▶ [Work instruction]:
Retype, exactly as written, every line from the one containing "3: (853, 308)" through the last line of the records below, both included; skip the pictures.

▶ [Items from a data source]:
[Start of section]
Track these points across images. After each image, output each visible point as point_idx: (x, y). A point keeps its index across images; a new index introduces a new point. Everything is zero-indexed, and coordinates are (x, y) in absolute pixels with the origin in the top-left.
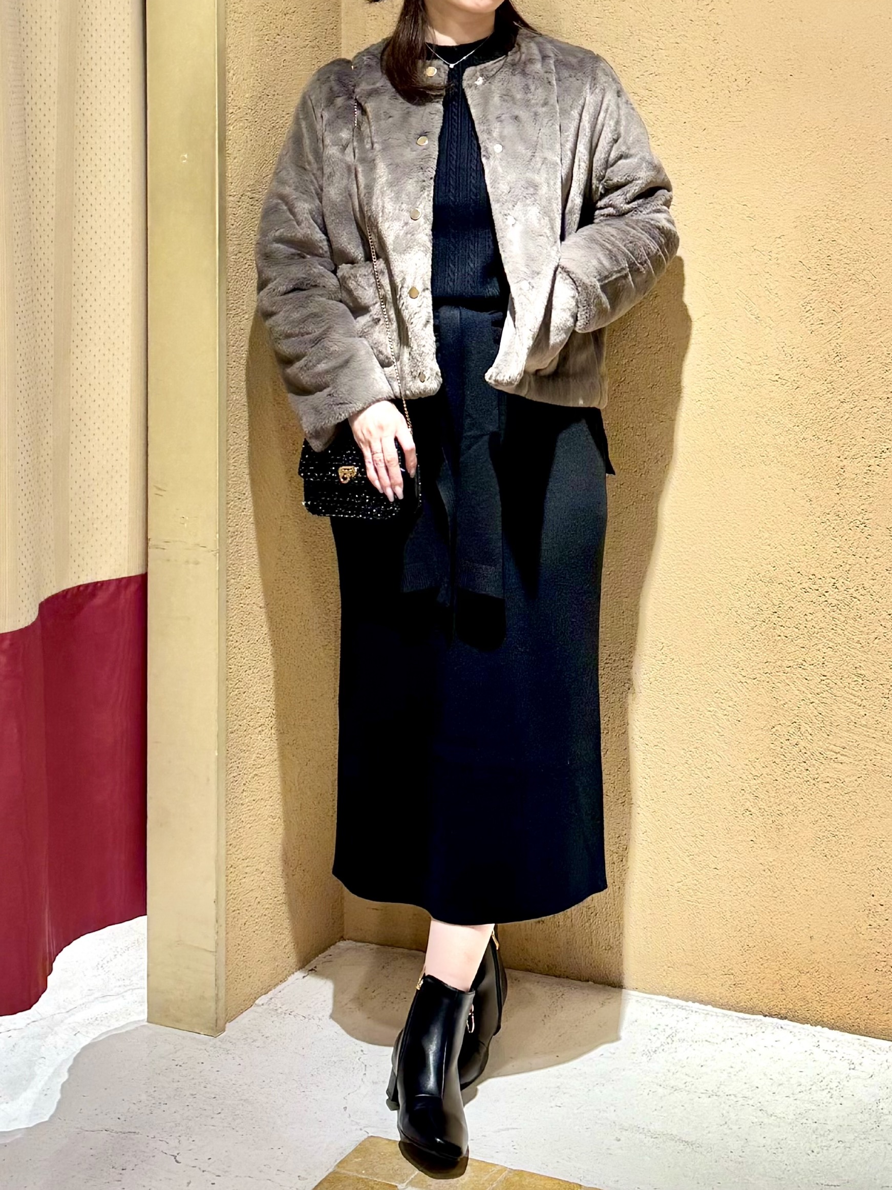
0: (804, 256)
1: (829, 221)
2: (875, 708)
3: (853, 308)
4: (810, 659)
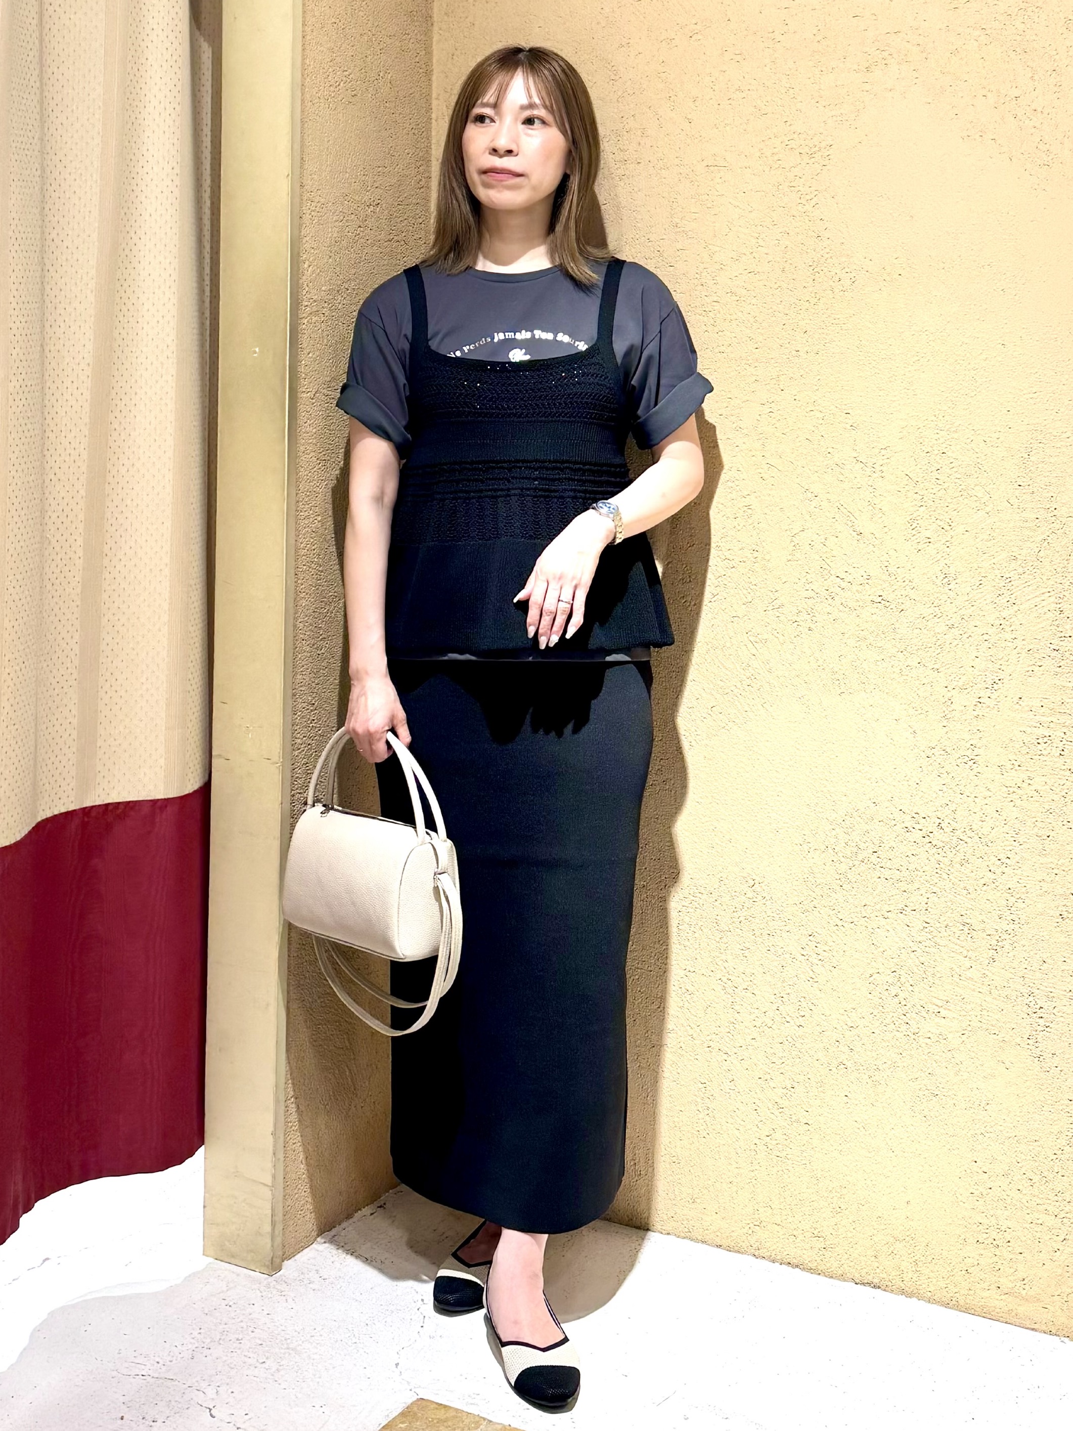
1: (938, 431)
3: (965, 526)
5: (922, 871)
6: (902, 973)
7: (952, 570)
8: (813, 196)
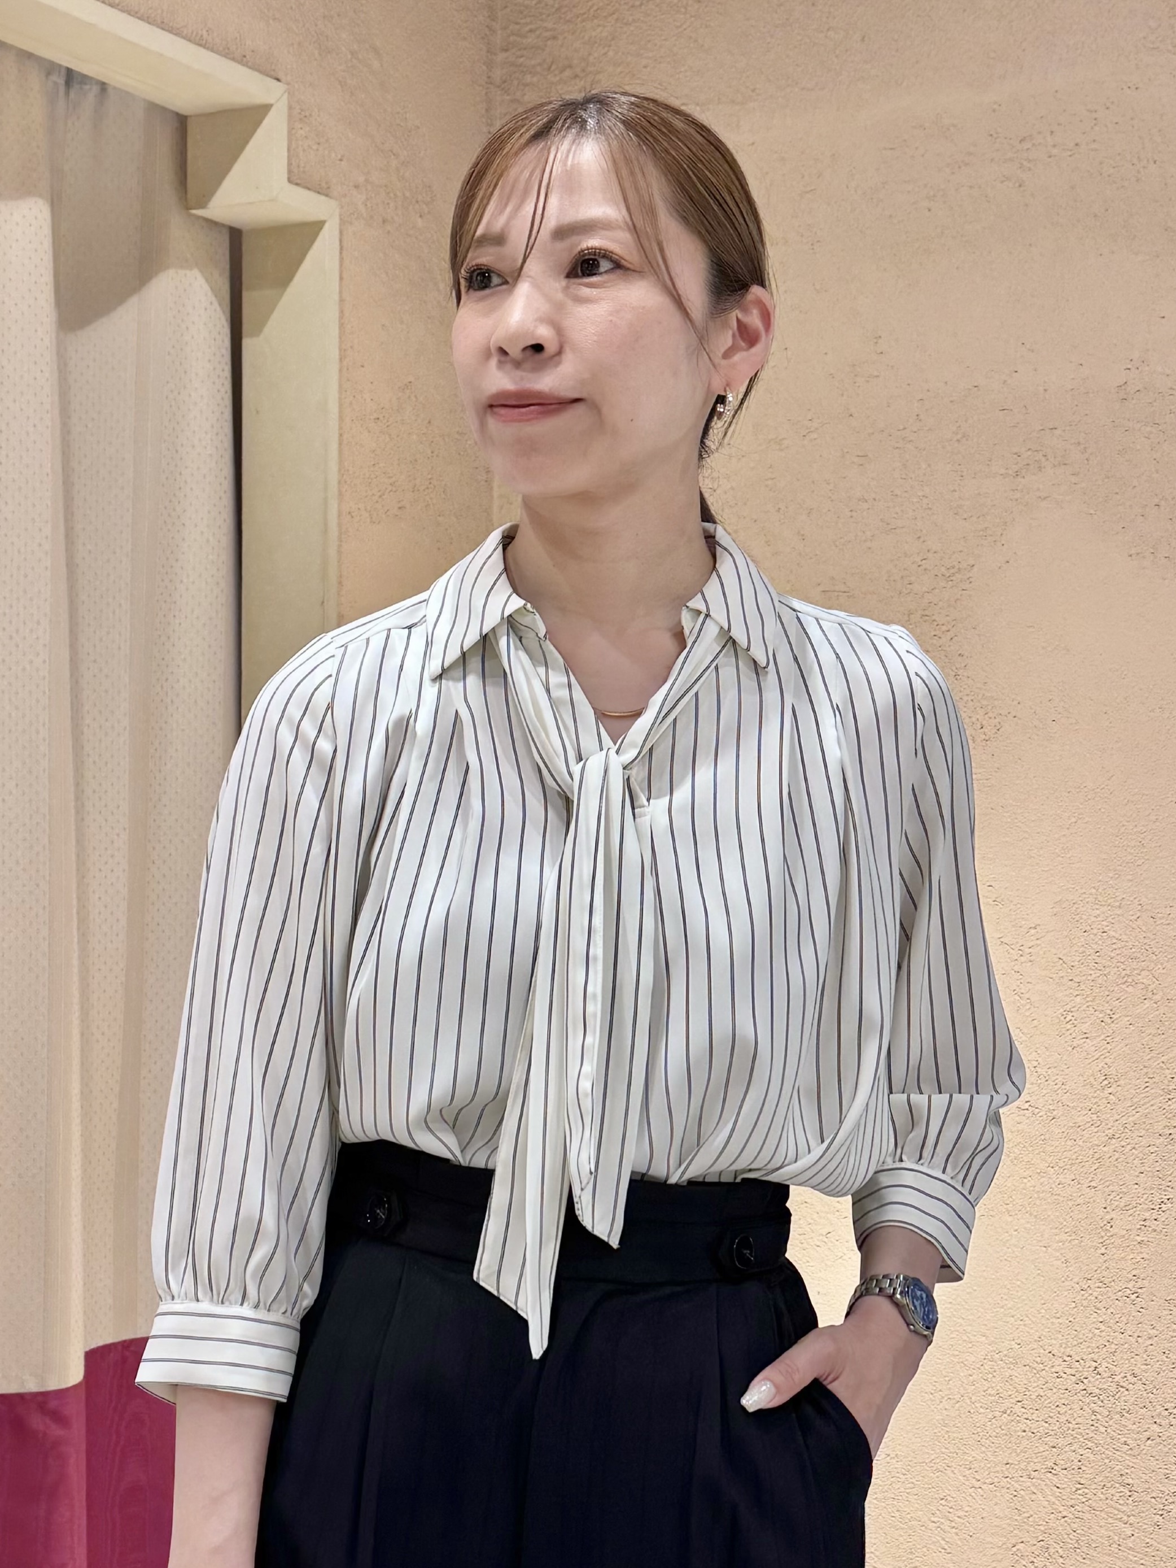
0: (1064, 952)
1: (1097, 907)
2: (1146, 1526)
3: (1129, 1018)
4: (1062, 1462)
5: (1074, 1422)
6: (1051, 1542)
7: (1112, 1071)
8: (950, 627)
[End of section]
▶ [Finished exercise]:
3: (853, 308)
4: (810, 659)
1: (938, 431)
3: (965, 526)
5: (922, 871)
6: (902, 973)
7: (952, 570)
8: (813, 196)
0: (1064, 952)
1: (1097, 907)
2: (1146, 1526)
3: (1129, 1018)
4: (1062, 1462)
5: (1074, 1422)
6: (1051, 1542)
7: (1112, 1071)
8: (950, 627)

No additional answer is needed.